Posted by Social Science Research Network

Usage-Based Pricing of Residential Broadband: Cost Savings and Implications for Subscribers – Jacob B. Malone, John L. Turner & Jonathan W. Williams (University of Georgia – C. Herman and Mary Virginia Terry College of Business – Department of Economics)

ABSTRACT: Despite the growing prevalence of usage-based pricing, its effects on subscribers are largely unknown, primarily due to limited data access. Using novel data that tracks broadband usage by over 75,000 subscribers at the monthly and fifteen- minute level, we first show that usage-based pricing is effective at reducing usage and limiting growth in the most extreme subscribers. Second, we show low-usage subscribers pay up to forty times more per gigabyte than high-usage subscribers to emphasize the degree of subsidization that is occurring. Next, we demonstrate that when provided with simple means to track their usage, subscribers are very adept at doing so.
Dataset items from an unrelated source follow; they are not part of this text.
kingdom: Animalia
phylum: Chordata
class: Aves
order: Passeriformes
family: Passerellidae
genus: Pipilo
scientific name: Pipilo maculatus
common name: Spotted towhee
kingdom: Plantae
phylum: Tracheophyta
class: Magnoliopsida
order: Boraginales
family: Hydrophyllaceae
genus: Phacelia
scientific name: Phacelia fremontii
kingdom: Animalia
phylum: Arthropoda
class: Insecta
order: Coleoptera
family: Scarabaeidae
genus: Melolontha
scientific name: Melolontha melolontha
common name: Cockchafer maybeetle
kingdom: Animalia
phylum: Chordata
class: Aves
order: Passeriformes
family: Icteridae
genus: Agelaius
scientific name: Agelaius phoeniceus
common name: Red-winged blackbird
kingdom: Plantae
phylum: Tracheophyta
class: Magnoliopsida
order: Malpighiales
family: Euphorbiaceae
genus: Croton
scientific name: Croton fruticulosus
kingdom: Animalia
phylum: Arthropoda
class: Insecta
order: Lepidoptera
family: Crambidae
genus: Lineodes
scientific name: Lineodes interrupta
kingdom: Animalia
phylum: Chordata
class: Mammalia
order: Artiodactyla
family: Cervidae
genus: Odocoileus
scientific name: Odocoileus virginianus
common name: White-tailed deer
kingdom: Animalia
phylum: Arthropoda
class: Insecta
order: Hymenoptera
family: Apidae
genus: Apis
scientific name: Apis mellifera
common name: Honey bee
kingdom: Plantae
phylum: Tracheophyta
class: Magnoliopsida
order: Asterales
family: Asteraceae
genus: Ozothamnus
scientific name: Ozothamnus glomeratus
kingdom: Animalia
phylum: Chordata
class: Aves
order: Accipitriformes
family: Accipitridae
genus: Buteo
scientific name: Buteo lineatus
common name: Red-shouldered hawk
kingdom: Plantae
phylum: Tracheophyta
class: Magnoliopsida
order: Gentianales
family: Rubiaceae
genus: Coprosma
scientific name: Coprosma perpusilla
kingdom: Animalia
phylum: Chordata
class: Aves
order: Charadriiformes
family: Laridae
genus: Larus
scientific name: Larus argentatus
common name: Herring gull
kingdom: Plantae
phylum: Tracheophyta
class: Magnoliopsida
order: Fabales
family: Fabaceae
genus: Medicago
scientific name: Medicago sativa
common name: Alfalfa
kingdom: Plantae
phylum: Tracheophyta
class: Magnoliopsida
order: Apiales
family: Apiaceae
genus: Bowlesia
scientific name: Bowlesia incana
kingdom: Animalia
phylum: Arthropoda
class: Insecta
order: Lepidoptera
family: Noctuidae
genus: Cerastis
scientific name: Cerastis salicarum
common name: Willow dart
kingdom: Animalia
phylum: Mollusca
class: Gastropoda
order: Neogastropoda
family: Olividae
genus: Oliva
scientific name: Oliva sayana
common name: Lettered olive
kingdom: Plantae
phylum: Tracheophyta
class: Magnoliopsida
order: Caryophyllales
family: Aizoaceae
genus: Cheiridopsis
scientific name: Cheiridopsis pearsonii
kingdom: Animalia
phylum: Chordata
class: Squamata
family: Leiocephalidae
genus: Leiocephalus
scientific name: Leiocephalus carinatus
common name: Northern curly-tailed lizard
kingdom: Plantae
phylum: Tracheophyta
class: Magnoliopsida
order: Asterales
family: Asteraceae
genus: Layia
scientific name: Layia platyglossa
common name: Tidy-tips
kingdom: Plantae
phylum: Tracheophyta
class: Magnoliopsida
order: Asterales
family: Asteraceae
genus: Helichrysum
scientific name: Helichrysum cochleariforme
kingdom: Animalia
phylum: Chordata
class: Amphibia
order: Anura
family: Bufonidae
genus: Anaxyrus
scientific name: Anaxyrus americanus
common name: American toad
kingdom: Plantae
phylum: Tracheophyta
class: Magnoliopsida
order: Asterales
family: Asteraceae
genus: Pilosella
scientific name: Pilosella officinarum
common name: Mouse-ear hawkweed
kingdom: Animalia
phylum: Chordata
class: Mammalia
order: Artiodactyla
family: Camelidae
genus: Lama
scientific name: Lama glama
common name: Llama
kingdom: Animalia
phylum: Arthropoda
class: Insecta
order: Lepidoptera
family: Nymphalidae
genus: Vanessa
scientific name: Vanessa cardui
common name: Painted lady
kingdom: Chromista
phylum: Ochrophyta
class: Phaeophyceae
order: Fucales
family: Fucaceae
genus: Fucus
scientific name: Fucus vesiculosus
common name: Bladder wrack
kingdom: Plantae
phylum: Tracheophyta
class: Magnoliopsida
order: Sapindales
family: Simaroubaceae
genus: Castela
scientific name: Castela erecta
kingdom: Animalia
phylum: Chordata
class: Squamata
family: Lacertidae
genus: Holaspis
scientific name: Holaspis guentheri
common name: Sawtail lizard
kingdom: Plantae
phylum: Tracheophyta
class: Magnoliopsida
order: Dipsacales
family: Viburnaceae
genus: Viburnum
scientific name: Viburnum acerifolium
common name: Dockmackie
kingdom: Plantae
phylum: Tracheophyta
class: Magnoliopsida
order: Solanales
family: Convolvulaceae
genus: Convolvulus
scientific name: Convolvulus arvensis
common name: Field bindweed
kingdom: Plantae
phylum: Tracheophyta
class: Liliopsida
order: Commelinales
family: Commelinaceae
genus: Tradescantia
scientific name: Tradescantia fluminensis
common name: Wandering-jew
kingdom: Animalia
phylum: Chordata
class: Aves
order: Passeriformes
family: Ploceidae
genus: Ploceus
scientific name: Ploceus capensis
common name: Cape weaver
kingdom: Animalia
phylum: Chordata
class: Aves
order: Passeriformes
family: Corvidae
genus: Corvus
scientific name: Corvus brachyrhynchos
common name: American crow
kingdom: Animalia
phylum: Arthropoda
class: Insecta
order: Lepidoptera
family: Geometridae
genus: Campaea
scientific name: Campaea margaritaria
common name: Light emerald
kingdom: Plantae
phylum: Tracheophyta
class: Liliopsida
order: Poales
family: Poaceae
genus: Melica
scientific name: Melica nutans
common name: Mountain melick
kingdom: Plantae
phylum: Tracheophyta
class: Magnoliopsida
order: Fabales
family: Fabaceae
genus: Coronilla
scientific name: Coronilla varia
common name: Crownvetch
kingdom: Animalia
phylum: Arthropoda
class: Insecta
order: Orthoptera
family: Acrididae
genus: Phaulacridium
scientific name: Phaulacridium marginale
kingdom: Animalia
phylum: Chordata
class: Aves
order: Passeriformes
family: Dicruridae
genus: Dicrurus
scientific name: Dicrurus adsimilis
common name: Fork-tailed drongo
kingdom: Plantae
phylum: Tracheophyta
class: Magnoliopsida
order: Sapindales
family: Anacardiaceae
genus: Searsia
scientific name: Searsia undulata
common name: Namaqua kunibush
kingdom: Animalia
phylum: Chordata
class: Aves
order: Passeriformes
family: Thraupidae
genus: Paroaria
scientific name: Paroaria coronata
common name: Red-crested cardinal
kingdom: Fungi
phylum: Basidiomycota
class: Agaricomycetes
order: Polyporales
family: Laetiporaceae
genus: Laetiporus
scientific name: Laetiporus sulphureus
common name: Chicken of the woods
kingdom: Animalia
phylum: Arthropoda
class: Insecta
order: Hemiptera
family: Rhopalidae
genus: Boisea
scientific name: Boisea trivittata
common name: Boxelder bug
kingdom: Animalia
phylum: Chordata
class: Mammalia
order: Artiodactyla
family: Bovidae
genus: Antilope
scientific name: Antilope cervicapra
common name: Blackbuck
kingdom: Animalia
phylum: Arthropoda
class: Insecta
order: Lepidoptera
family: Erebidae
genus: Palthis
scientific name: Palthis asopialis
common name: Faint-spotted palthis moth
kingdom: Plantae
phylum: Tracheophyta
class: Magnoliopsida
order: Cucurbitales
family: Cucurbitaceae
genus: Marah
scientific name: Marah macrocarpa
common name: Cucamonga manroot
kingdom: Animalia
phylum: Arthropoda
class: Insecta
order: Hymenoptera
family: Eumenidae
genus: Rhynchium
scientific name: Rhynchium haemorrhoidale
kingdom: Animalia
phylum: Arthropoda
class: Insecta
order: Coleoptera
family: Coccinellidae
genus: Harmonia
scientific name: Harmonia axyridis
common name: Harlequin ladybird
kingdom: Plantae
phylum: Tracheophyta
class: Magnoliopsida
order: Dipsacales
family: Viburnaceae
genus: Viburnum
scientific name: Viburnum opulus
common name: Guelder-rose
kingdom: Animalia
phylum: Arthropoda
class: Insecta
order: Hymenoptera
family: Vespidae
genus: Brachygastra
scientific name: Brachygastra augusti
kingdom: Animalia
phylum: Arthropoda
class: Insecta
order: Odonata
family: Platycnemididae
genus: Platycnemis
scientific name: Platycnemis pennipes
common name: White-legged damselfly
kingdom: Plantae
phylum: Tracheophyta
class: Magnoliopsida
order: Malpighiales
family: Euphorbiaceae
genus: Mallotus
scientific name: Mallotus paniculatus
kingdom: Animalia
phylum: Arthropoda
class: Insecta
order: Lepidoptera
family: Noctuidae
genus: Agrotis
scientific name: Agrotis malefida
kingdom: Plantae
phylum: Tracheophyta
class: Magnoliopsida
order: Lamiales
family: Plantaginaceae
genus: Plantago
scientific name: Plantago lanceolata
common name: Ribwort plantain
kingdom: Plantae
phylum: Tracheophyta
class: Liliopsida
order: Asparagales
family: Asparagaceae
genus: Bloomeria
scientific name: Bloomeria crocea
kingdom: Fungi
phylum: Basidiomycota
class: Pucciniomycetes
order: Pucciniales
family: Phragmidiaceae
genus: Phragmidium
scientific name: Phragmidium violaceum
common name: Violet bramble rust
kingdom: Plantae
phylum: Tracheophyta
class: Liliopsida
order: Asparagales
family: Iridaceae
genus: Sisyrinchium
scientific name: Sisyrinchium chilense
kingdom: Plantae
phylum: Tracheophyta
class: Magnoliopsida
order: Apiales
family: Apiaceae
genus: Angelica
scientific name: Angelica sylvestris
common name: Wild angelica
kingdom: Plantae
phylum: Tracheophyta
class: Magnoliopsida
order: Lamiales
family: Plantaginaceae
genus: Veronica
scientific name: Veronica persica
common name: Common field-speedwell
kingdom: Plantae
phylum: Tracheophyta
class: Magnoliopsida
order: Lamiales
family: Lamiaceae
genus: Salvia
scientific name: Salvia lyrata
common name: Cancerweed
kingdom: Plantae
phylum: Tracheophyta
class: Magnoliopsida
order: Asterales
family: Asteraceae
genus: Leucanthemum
They rarely choose dominated plans and respond sensibly to the possibility of incurring overage charges. Subscribers tend to reduce usage in a uniform fashion across the day to avoid overage charges. This suggests peak usage, which determines an Internet Service Provider’s costs, is fairly elastic, yet a pro- portionate reduction in off-peak usage indicates an inefficiency. This suggests more progressive policies like congestion-based pricing are likely required to effectively manage peak usage and more equitably distribute costs among subscribers, so long as the implementation costs are not too large.